The series’ portrait of Katherine’s and Hal’s milieu, the Democratic and globalist elite, has a more subtly tortured relationship to reality. Recent statistics and analyses contradict the series’ glowing portrayal, showing a Left-leaning ruling class miserable on its own terms and estranged from the country. Depression is soaring at elite universities and socioeconomic gaps are appearing between the people running things and the people helping them. Centrist leaders like Rishi Sunak are distrusted by both Left populists and the majority of their base.

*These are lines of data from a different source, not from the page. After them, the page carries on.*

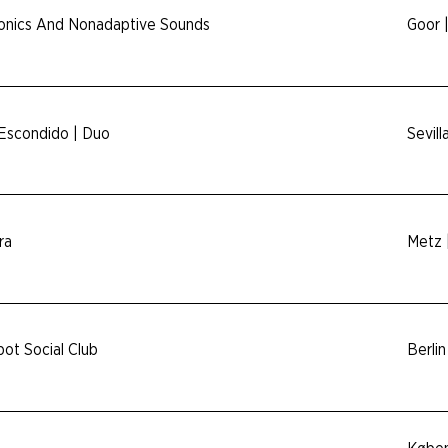
nics And Nonadaptive Sounds
Goor 
 Escondido | Duo
Sevill
ra
Metz 
pot Social Club
Berlin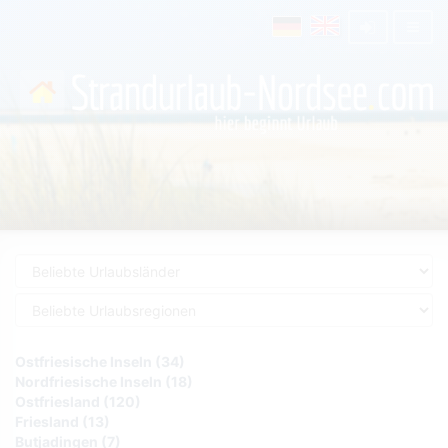
Ostfriesische Inseln (34)
Nordfriesische Inseln (18)
Ostfriesland (120)
Friesland (13)
Butjadingen (7)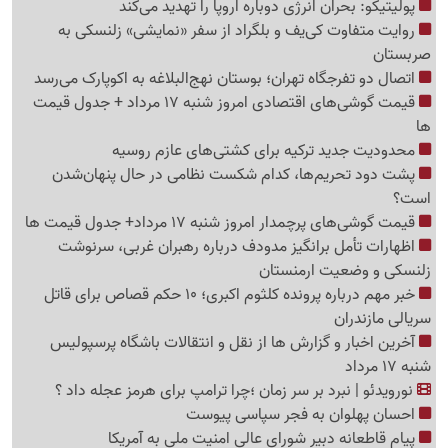
پولیتیکو: بحران انرژی دوباره اروپا را تهدید می‌کند
روایت متفاوت کی‌یف و بلگراد از سفر «نمایشی» زلنسکی به
صربستان
اتصال دو تفرجگاه تهران؛ بوستان نهج‌البلاغه به اکوپارک می‌رسد
قیمت گوشی‌های اقتصادی امروز شنبه 17 مرداد + جدول قیمت
ها
محدودیت جدید ترکیه برای کشتی‌های عازم روسیه
پشت دود تحریم‌ها، کدام شکست نظامی در حال پنهان‌شدن
است؟
قیمت گوشی‌های پرچمدار امروز شنبه 17 مرداد+ جدول قیمت ها
اظهارات تأمل برانگیز مدودف درباره رهبران غربی، سرنوشت
زلنسکی و وضعیت ارمنستان
خبر مهم درباره پرونده کلثوم اکبری؛ 10 حکم قصاص برای قاتل
سریالی مازندران
آخرین اخبار و گزارش ها از نقل و انتقالات باشگاه پرسپولیس
شنبه 17 مرداد
نورویدئو | نبرد بر سر زمان ؛چرا ترامپ برای هرمز عجله داد ؟
احسان پهلوان به فجر سپاسی پیوست
پیام قاطعانه دبیر شورای عالی امنیت ملی به آمریکا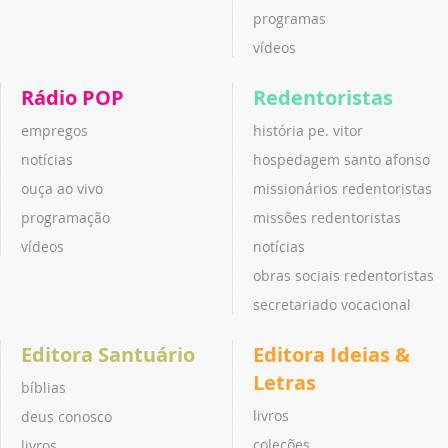
programas
vídeos
Rádio POP
Redentoristas
empregos
história pe. vitor
notícias
hospedagem santo afonso
ouça ao vivo
missionários redentoristas
programação
missões redentoristas
vídeos
notícias
obras sociais redentoristas
secretariado vocacional
Editora Santuário
Editora Ideias &
Letras
bíblias
livros
deus conosco
coleções
livros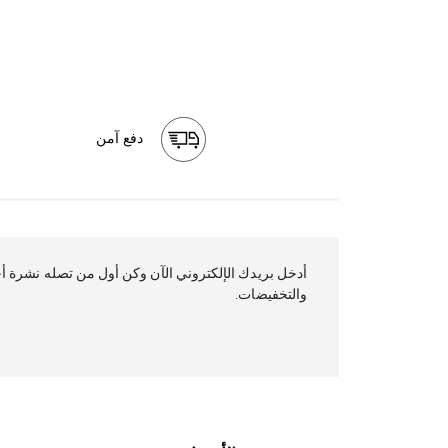
دفع آمن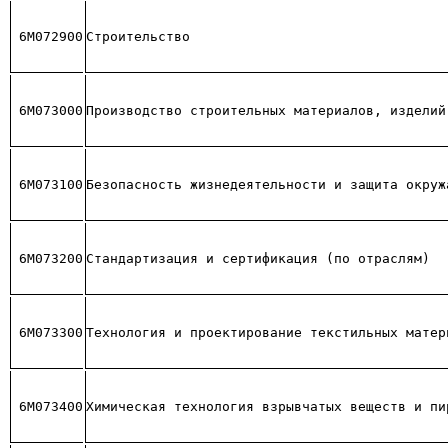
6М072900
Строительство
6М073000
Производство строительных материалов, изделий
6М073100
Безопасность жизнедеятельности и защита окруж
6М073200
Стандартизация и сертификация (по отраслям)
6М073300
Технология и проектирование текстильных матер
6М073400
Химическая технология взрывчатых веществ и пи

Old-line Democratic movers like Holbrooke or Biden, who made their careers pushing packages or policies which many people think were bad ideas, seem simply corrupt, have been sidelined, or have gone woke to survive. Democrat- appointed officials feel free to weigh in on issues outside their expertise like trans rights and abortion politics, to defend military courses on “white rage,” and to produce recruitment videos tuned to wokeness.

 

Nor, despite the series’ implications, is foreign policy immune from Democratic politicking. The Iran Nuclear Deal Katherine and her husband helped broker and defend was promoted by President Obama’s Deputy National Security Advisor Ben Rhodes, an institution-minted elite who felt comfortable telling The New York Times that he had mobilized foreign policy experts to deluge “clueless” reporters with pro-Iran talking points and create “an echo chamber.” The same foreign policy figures Katherine and her colleagues serve under helped manage the current President’s election by delegitimizing information that could have damaged his campaign. Again, none of this is mentioned or even dismissed in The Diplomat. Instead, the show creates an alternate reality: letting viewers into “the gruesome quiet of an entirely imaginary world” where no other truth gets acknowledged, which is what propaganda is.

 

In this imaginary world, America’s problems aren’t systemic, the result of a disconnected elite accruing unwarranted power. They’re the result of not having the right elites in Iran and America, Britain and Russia, coming together; or, as Katherine says, having “friends we can call when the world is truly fucked.” In other words, the series tells viewers, sit back and leave governing at home and abroad to the well-connected, well-educated, expert global operators holding everything together. Doing anything else means becoming what Katherine calls an “infinitely ravenous American”: e.g., Donald Trump.

 

And this message comes from a telling lineage. Aaron Sorkin has been cinema’s Whisperer for the Democratic Elite for thirty years: writing troubled renderings of Steve Jobs and Mark Zuckerberg and wish-fulfilling ones of Bill Clinton and Dan Rather. Since that elite has come under threat from Donald Trump, he’s been vocal in its defense. Now, Sorkin’s former writer Cahn is making good on his vision. Cahn’s work, like Sorkin’s, can rile you up and make you forget reality. It’s “beautiful,” it’s “strong,” it’s the opposite of “average,” it’s “living.” And, like all political propaganda, it lies.